_Task brief_
Write out the stretch of the 32A film text below from "The script won" through "Berlinale '08 film festival.", word for word.

-- start Document text --

32A is a 2007 drama film directed and written by Marian Quinn. It was shot principally in Dublin, with additional footage in Roscommon and Sligo.

The script won the inaugural Tiernan McBride Award for screenwriting, as well as Best First Feature on its première at the Galway Film Fleadh. In 2009, the film won an Irish Film and Television Award for cinematography by PJ Dillon.  It had its international premiere at the Berlinale '08 film festival.

A female coming-of-age story, the title refers to the protagonist's bra size.

Plot
The story is set in Raheny, Dublin in 1979. The film opens with its heroine, Maeve, putting on her new snow white bra, and stepping out into the world as a young woman. She has an obsession with breasts and bras and can't help but stare at other girls and women, even the head nun doesn’t escape her gaze. Otherwise, her world revolves around her three friends, Ruth, Claire and Orla, who are more experienced in the ways of the world. They wear bras already (except Claire the feminist) and they have all had boyfriends. The new bra is a start but they really hope Maeve can find a fella, even offering kissing lessons to prepare her. What no one expects, least of all Maeve, is that she should snare the local sixteen- year old heartthrob.

-- end Document text --
-- start Supplied data --

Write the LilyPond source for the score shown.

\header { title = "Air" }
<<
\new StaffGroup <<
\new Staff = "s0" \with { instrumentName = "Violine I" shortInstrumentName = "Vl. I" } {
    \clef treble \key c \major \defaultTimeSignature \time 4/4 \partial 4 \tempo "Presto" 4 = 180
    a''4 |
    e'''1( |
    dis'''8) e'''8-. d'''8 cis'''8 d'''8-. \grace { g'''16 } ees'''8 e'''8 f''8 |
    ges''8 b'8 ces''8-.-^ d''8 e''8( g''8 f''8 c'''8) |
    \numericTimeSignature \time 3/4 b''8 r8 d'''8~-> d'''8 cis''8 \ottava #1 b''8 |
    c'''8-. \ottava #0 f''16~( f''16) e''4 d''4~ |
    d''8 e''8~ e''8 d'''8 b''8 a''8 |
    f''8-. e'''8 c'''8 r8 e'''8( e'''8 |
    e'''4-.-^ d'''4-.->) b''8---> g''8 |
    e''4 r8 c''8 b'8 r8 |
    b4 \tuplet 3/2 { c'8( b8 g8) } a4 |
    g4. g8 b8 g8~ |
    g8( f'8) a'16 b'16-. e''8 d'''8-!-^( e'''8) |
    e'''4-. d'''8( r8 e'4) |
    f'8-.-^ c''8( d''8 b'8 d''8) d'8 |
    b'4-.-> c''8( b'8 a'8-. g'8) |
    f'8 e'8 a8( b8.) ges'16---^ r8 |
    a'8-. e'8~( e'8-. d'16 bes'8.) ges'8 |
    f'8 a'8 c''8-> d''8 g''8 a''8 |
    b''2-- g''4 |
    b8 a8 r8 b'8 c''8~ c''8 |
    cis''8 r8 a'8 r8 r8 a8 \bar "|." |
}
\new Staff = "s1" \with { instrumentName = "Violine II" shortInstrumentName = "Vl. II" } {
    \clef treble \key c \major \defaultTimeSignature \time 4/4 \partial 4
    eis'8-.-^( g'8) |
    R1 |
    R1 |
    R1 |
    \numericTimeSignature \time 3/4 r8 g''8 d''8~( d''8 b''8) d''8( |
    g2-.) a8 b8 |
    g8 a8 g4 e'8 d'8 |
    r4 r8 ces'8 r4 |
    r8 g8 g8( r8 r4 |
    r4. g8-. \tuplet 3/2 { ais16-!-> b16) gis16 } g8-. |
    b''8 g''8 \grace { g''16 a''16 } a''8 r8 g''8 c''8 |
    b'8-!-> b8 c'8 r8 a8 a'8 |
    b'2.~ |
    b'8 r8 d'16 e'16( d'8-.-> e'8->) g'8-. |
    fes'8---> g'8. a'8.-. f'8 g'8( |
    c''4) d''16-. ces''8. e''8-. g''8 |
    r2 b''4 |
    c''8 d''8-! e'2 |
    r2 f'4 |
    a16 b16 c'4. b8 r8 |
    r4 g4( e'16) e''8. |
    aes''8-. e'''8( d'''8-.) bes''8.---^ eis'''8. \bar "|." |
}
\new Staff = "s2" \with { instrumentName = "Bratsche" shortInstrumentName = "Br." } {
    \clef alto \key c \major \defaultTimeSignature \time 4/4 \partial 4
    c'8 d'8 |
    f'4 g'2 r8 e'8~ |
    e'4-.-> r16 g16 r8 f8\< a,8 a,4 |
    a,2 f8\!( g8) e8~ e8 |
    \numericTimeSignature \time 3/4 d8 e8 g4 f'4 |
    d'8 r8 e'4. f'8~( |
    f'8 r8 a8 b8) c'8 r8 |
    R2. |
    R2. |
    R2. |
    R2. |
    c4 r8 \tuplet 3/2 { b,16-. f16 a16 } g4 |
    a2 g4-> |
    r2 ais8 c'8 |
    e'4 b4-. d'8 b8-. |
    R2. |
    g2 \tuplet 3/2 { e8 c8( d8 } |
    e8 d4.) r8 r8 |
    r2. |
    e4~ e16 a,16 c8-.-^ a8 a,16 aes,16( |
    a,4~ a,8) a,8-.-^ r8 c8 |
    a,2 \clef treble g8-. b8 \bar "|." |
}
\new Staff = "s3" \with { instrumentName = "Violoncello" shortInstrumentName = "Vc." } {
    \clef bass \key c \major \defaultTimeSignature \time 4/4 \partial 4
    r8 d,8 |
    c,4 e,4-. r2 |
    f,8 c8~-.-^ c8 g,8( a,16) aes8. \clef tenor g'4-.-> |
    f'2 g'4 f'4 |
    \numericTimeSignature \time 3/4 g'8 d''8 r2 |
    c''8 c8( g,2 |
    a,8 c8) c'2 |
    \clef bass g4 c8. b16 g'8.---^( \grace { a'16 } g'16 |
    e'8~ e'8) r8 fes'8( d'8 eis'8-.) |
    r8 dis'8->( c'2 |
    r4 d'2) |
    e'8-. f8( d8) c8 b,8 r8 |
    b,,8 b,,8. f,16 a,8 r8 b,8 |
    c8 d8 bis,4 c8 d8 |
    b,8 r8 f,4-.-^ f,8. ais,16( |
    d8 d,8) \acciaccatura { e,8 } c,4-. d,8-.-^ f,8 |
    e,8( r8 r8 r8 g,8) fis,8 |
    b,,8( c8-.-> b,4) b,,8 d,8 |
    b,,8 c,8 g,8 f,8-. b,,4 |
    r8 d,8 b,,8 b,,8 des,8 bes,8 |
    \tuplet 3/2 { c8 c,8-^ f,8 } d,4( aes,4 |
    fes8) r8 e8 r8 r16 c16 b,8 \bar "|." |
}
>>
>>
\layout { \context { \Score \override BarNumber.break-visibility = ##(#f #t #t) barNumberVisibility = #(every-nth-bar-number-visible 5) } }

-- end Supplied data --

_Exercise output_
The script won the inaugural Tiernan McBride Award for screenwriting, as well as Best First Feature on its première at the Galway Film Fleadh. In 2009, the film won an Irish Film and Television Award for cinematography by PJ Dillon.  It had its international premiere at the Berlinale '08 film festival.